La identificación de estos dos militantes se suma a la de Mario Nívoli, quien tenía 28 años cuando fue secuestrado el 14 de febrero de 1977 por fuerzas del Tercer Cuerpo del Ejército, al mando de Luciano Benjamín Menéndez. Nívoli, oriundo de Ucacha, Córdoba, estudió Ingeniería Química en la Universidad Nacional del Litoral y militó en la Juventud Universitaria Peronista (JUP). Fue detenido ilegalmente frente a su familia y trasladado a La Perla.
Por su secuestro, Menéndez y otros represores fueron juzgados en la megacausa La Perla-La Ribera-D2. En 2016, el Tribunal Oral Federal N°1 de Córdoba condenó a 38 represores a prisión perpetua, incluyendo a Menéndez, quien recibió trece sentencias a prisión perpetua antes de su fallecimiento en 2018. La causa se centró en 711 casos ocurridos en La Perla y Campo Rivera.

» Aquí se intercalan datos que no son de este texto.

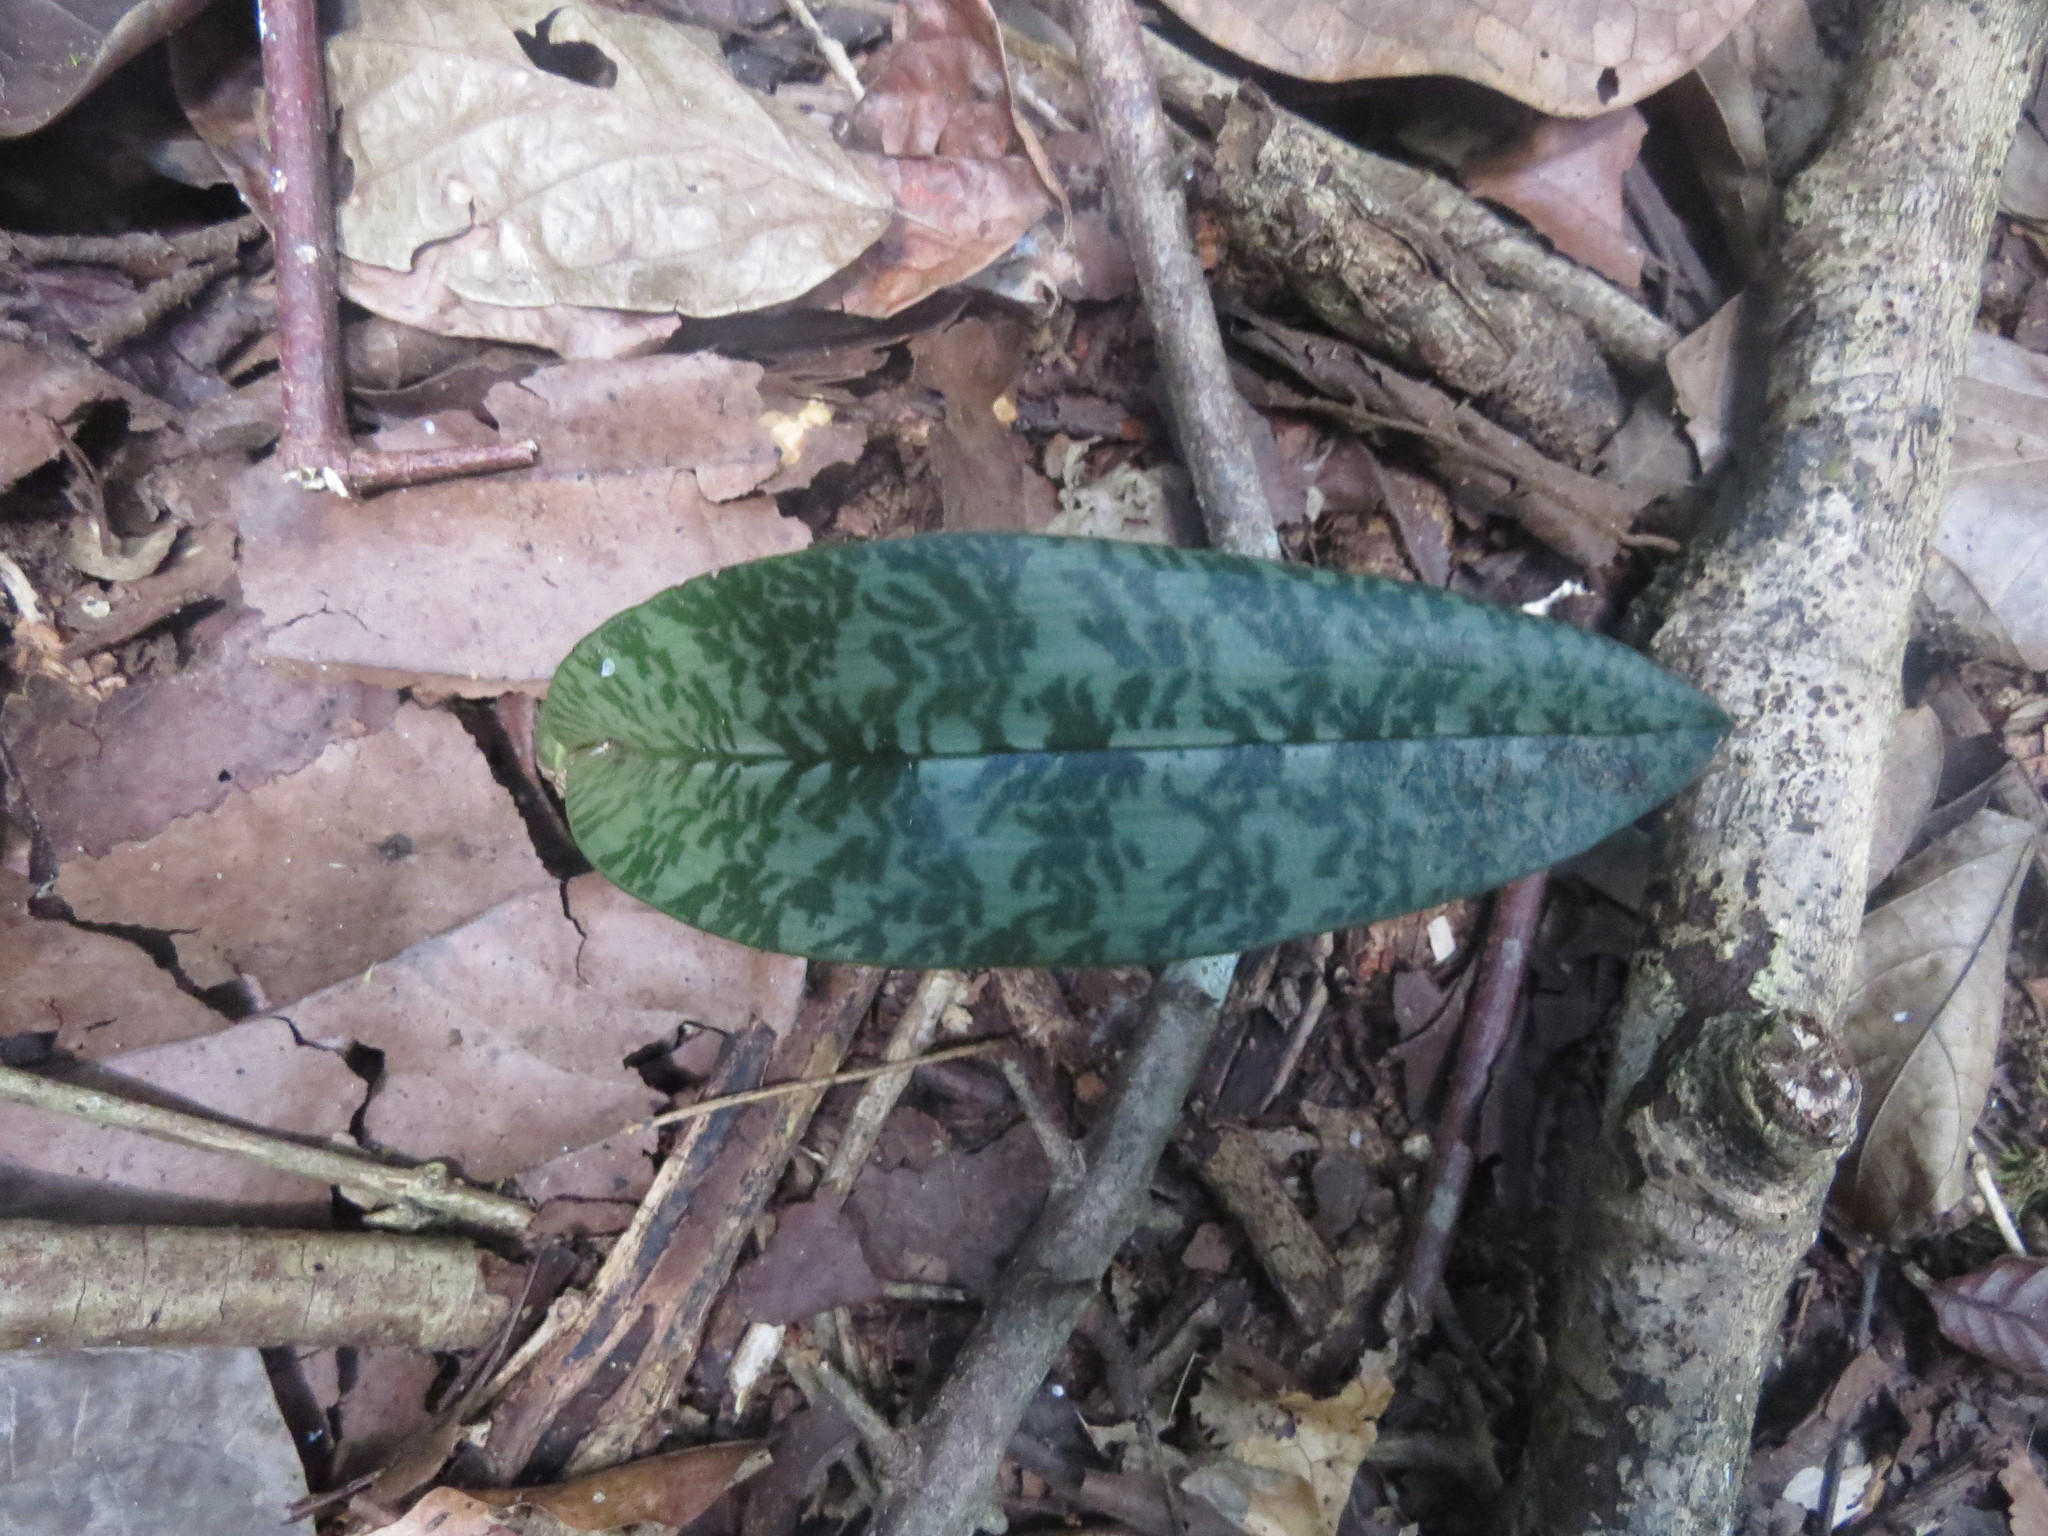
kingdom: Plantae
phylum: Tracheophyta
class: Liliopsida
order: Asparagales
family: Orchidaceae
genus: Eulophia
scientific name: Eulophia maculata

María Soledad Nívoli, hija de Mario Nívoli, manifestó en declaraciones radiales que “es una sensación enorme de justicia” tras la identificación de los restos de su padre, «ya no soy hija de un desaparecido», afirmó.
“Lo primero que sentí fue un llanto explosivo. Estaba saliendo de la escuela de mi hijo Emiliano, que tiene ocho años, cuando me llamó el abogado Ramiro Fresneda. Nunca pensé que esa llamada iba a ser por esto”, señaló María Soledad al conocer la noticia.
“Mi papá dejó de ser desaparecido. Ahora soy huérfana de padre. Mi papá está muerto”, concluyó. Asimismo, envió un mensaje a los perpetradores: “Decirles a quienes secuestraron y mataron a mi papá que ya no pueden seguir cometiendo ese crimen. Lo siguieron cometiendo durante todos estos años al mantenerlo desaparecido”.